__DIRECTIVE__
Please copy every one of the following items line for line, keeping each word, number and character unchanged.
>>>
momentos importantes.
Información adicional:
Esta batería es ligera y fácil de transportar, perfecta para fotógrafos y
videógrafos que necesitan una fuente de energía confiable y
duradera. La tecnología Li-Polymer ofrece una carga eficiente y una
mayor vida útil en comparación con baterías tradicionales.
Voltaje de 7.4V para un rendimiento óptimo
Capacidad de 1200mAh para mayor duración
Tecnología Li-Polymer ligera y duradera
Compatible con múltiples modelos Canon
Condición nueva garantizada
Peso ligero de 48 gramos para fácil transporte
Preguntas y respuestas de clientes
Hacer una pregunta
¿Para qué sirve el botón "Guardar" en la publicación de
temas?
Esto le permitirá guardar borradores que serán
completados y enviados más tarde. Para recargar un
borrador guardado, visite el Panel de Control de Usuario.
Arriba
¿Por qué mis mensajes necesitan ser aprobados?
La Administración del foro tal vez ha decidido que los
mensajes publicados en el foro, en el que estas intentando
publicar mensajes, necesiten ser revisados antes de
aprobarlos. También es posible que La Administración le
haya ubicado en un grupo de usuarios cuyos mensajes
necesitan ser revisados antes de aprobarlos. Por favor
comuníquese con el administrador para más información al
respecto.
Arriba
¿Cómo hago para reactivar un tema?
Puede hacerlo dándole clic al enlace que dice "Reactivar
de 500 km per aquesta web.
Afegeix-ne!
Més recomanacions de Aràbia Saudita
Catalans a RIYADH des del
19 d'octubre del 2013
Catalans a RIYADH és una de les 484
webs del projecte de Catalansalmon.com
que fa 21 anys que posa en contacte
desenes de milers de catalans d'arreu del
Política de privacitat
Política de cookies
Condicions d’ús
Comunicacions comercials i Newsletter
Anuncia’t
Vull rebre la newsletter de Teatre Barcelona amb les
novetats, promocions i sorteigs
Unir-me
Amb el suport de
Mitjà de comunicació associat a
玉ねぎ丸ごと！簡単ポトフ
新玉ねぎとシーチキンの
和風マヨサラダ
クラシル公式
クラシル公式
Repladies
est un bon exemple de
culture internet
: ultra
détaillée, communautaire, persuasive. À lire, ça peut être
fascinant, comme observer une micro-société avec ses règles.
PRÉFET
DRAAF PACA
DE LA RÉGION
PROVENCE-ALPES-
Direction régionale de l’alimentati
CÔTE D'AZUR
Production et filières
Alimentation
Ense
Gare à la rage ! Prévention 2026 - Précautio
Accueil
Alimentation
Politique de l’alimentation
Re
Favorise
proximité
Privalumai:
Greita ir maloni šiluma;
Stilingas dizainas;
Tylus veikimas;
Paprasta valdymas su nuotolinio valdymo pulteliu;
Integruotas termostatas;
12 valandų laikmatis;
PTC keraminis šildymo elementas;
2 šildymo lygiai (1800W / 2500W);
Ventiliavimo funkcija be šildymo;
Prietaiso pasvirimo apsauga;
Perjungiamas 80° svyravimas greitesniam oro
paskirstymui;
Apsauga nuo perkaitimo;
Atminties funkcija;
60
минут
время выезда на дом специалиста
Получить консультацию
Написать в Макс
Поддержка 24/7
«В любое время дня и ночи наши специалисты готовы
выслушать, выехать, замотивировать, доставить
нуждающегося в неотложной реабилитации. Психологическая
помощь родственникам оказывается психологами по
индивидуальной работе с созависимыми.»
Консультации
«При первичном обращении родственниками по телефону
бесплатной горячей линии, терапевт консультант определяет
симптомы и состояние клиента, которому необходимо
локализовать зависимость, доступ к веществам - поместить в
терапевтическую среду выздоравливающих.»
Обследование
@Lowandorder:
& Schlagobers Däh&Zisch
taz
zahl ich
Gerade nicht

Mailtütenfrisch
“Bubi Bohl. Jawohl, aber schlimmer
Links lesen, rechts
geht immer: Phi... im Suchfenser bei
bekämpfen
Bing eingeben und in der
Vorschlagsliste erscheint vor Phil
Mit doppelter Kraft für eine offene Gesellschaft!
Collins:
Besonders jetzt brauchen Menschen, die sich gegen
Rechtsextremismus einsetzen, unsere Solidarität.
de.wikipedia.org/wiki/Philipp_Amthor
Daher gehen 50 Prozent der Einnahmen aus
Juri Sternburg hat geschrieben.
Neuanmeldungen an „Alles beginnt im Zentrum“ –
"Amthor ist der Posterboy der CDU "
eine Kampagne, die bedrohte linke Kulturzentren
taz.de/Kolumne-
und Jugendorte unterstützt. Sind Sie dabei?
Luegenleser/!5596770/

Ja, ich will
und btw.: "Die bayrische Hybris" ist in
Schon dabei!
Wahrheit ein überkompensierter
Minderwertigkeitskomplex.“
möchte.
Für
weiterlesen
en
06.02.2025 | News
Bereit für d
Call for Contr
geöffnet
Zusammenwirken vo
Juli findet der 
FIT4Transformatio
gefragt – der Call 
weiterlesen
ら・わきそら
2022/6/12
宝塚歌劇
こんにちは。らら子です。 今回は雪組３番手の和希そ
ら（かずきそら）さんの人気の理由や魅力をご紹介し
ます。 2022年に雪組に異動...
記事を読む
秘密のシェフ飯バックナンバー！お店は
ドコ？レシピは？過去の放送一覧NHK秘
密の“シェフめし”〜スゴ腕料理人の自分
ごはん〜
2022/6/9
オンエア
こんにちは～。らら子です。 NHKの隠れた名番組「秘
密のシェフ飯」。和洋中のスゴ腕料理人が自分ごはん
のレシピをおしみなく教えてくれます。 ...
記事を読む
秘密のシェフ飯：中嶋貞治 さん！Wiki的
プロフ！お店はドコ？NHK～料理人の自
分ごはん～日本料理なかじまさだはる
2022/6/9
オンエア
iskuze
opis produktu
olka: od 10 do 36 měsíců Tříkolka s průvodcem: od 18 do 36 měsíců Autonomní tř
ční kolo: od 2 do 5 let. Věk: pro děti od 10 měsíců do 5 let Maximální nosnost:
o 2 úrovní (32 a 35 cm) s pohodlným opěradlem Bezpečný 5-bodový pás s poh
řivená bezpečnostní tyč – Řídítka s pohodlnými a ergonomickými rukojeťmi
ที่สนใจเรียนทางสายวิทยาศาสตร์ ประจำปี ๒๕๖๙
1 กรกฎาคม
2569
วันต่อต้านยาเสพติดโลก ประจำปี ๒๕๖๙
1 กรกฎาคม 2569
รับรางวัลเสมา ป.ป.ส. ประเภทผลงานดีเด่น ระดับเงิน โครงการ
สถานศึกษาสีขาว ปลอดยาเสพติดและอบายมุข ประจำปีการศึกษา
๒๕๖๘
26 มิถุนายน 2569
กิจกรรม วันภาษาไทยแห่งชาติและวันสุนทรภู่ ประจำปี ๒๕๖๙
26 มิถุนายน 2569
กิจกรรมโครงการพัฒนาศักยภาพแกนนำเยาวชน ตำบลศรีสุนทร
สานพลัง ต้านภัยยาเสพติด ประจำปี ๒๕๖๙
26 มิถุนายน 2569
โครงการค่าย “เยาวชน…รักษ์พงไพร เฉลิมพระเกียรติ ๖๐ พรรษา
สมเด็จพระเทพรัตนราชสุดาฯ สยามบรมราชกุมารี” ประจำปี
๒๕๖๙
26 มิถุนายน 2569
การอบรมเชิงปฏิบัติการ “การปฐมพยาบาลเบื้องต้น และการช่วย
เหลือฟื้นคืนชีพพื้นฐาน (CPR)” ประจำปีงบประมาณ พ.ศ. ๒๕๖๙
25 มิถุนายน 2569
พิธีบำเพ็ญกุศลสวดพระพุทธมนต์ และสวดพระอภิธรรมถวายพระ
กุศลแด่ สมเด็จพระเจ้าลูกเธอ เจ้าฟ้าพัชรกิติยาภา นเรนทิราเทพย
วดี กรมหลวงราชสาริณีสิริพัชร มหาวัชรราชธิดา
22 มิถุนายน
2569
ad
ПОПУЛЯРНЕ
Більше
<<<
__THE ANSWER__
momentos importantes.
Información adicional:
Esta batería es ligera y fácil de transportar, perfecta para fotógrafos y
videógrafos que necesitan una fuente de energía confiable y
duradera. La tecnología Li-Polymer ofrece una carga eficiente y una
mayor vida útil en comparación con baterías tradicionales.
Voltaje de 7.4V para un rendimiento óptimo
Capacidad de 1200mAh para mayor duración
Tecnología Li-Polymer ligera y duradera
Compatible con múltiples modelos Canon
Condición nueva garantizada
Peso ligero de 48 gramos para fácil transporte
Preguntas y respuestas de clientes
Hacer una pregunta
¿Para qué sirve el botón "Guardar" en la publicación de
temas?
Esto le permitirá guardar borradores que serán
completados y enviados más tarde. Para recargar un
borrador guardado, visite el Panel de Control de Usuario.
Arriba
¿Por qué mis mensajes necesitan ser aprobados?
La Administración del foro tal vez ha decidido que los
mensajes publicados en el foro, en el que estas intentando
publicar mensajes, necesiten ser revisados antes de
aprobarlos. También es posible que La Administración le
haya ubicado en un grupo de usuarios cuyos mensajes
necesitan ser revisados antes de aprobarlos. Por favor
comuníquese con el administrador para más información al
respecto.
Arriba
¿Cómo hago para reactivar un tema?
Puede hacerlo dándole clic al enlace que dice "Reactivar
de 500 km per aquesta web.
Afegeix-ne!
Més recomanacions de Aràbia Saudita
Catalans a RIYADH des del
19 d'octubre del 2013
Catalans a RIYADH és una de les 484
webs del projecte de Catalansalmon.com
que fa 21 anys que posa en contacte
desenes de milers de catalans d'arreu del
Política de privacitat
Política de cookies
Condicions d’ús
Comunicacions comercials i Newsletter
Anuncia’t
Vull rebre la newsletter de Teatre Barcelona amb les
novetats, promocions i sorteigs
Unir-me
Amb el suport de
Mitjà de comunicació associat a
玉ねぎ丸ごと！簡単ポトフ
新玉ねぎとシーチキンの
和風マヨサラダ
クラシル公式
クラシル公式
Repladies
est un bon exemple de
culture internet
: ultra
détaillée, communautaire, persuasive. À lire, ça peut être
fascinant, comme observer une micro-société avec ses règles.
PRÉFET
DRAAF PACA
DE LA RÉGION
PROVENCE-ALPES-
Direction régionale de l’alimentati
CÔTE D'AZUR
Production et filières
Alimentation
Ense
Gare à la rage ! Prévention 2026 - Précautio
Accueil
Alimentation
Politique de l’alimentation
Re
Favorise
proximité
Privalumai:
Greita ir maloni šiluma;
Stilingas dizainas;
Tylus veikimas;
Paprasta valdymas su nuotolinio valdymo pulteliu;
Integruotas termostatas;
12 valandų laikmatis;
PTC keraminis šildymo elementas;
2 šildymo lygiai (1800W / 2500W);
Ventiliavimo funkcija be šildymo;
Prietaiso pasvirimo apsauga;
Perjungiamas 80° svyravimas greitesniam oro
paskirstymui;
Apsauga nuo perkaitimo;
Atminties funkcija;
60
минут
время выезда на дом специалиста
Получить консультацию
Написать в Макс
Поддержка 24/7
«В любое время дня и ночи наши специалисты готовы
выслушать, выехать, замотивировать, доставить
нуждающегося в неотложной реабилитации. Психологическая
помощь родственникам оказывается психологами по
индивидуальной работе с созависимыми.»
Консультации
«При первичном обращении родственниками по телефону
бесплатной горячей линии, терапевт консультант определяет
симптомы и состояние клиента, которому необходимо
локализовать зависимость, доступ к веществам - поместить в
терапевтическую среду выздоравливающих.»
Обследование
@Lowandorder:
& Schlagobers Däh&Zisch
taz
zahl ich
Gerade nicht

Mailtütenfrisch
“Bubi Bohl. Jawohl, aber schlimmer
Links lesen, rechts
geht immer: Phi... im Suchfenser bei
bekämpfen
Bing eingeben und in der
Vorschlagsliste erscheint vor Phil
Mit doppelter Kraft für eine offene Gesellschaft!
Collins:
Besonders jetzt brauchen Menschen, die sich gegen
Rechtsextremismus einsetzen, unsere Solidarität.
de.wikipedia.org/wiki/Philipp_Amthor
Daher gehen 50 Prozent der Einnahmen aus
Juri Sternburg hat geschrieben.
Neuanmeldungen an „Alles beginnt im Zentrum“ –
"Amthor ist der Posterboy der CDU "
eine Kampagne, die bedrohte linke Kulturzentren
taz.de/Kolumne-
und Jugendorte unterstützt. Sind Sie dabei?
Luegenleser/!5596770/

Ja, ich will
und btw.: "Die bayrische Hybris" ist in
Schon dabei!
Wahrheit ein überkompensierter
Minderwertigkeitskomplex.“
möchte.
Für
weiterlesen
en
06.02.2025 | News
Bereit für d
Call for Contr
geöffnet
Zusammenwirken vo
Juli findet der 
FIT4Transformatio
gefragt – der Call 
weiterlesen
ら・わきそら
2022/6/12
宝塚歌劇
こんにちは。らら子です。 今回は雪組３番手の和希そ
ら（かずきそら）さんの人気の理由や魅力をご紹介し
ます。 2022年に雪組に異動...
記事を読む
秘密のシェフ飯バックナンバー！お店は
ドコ？レシピは？過去の放送一覧NHK秘
密の“シェフめし”〜スゴ腕料理人の自分
ごはん〜
2022/6/9
オンエア
こんにちは～。らら子です。 NHKの隠れた名番組「秘
密のシェフ飯」。和洋中のスゴ腕料理人が自分ごはん
のレシピをおしみなく教えてくれます。 ...
記事を読む
秘密のシェフ飯：中嶋貞治 さん！Wiki的
プロフ！お店はドコ？NHK～料理人の自
分ごはん～日本料理なかじまさだはる
2022/6/9
オンエア
iskuze
opis produktu
olka: od 10 do 36 měsíců Tříkolka s průvodcem: od 18 do 36 měsíců Autonomní tř
ční kolo: od 2 do 5 let. Věk: pro děti od 10 měsíců do 5 let Maximální nosnost:
o 2 úrovní (32 a 35 cm) s pohodlným opěradlem Bezpečný 5-bodový pás s poh
řivená bezpečnostní tyč – Řídítka s pohodlnými a ergonomickými rukojeťmi
ที่สนใจเรียนทางสายวิทยาศาสตร์ ประจำปี ๒๕๖๙
1 กรกฎาคม
2569
วันต่อต้านยาเสพติดโลก ประจำปี ๒๕๖๙
1 กรกฎาคม 2569
รับรางวัลเสมา ป.ป.ส. ประเภทผลงานดีเด่น ระดับเงิน โครงการ
สถานศึกษาสีขาว ปลอดยาเสพติดและอบายมุข ประจำปีการศึกษา
๒๕๖๘
26 มิถุนายน 2569
กิจกรรม วันภาษาไทยแห่งชาติและวันสุนทรภู่ ประจำปี ๒๕๖๙
26 มิถุนายน 2569
กิจกรรมโครงการพัฒนาศักยภาพแกนนำเยาวชน ตำบลศรีสุนทร
สานพลัง ต้านภัยยาเสพติด ประจำปี ๒๕๖๙
26 มิถุนายน 2569
โครงการค่าย “เยาวชน…รักษ์พงไพร เฉลิมพระเกียรติ ๖๐ พรรษา
สมเด็จพระเทพรัตนราชสุดาฯ สยามบรมราชกุมารี” ประจำปี
๒๕๖๙
26 มิถุนายน 2569
การอบรมเชิงปฏิบัติการ “การปฐมพยาบาลเบื้องต้น และการช่วย
เหลือฟื้นคืนชีพพื้นฐาน (CPR)” ประจำปีงบประมาณ พ.ศ. ๒๕๖๙
25 มิถุนายน 2569
พิธีบำเพ็ญกุศลสวดพระพุทธมนต์ และสวดพระอภิธรรมถวายพระ
กุศลแด่ สมเด็จพระเจ้าลูกเธอ เจ้าฟ้าพัชรกิติยาภา นเรนทิราเทพย
วดี กรมหลวงราชสาริณีสิริพัชร มหาวัชรราชธิดา
22 มิถุนายน
2569
ad
ПОПУЛЯРНЕ
Більше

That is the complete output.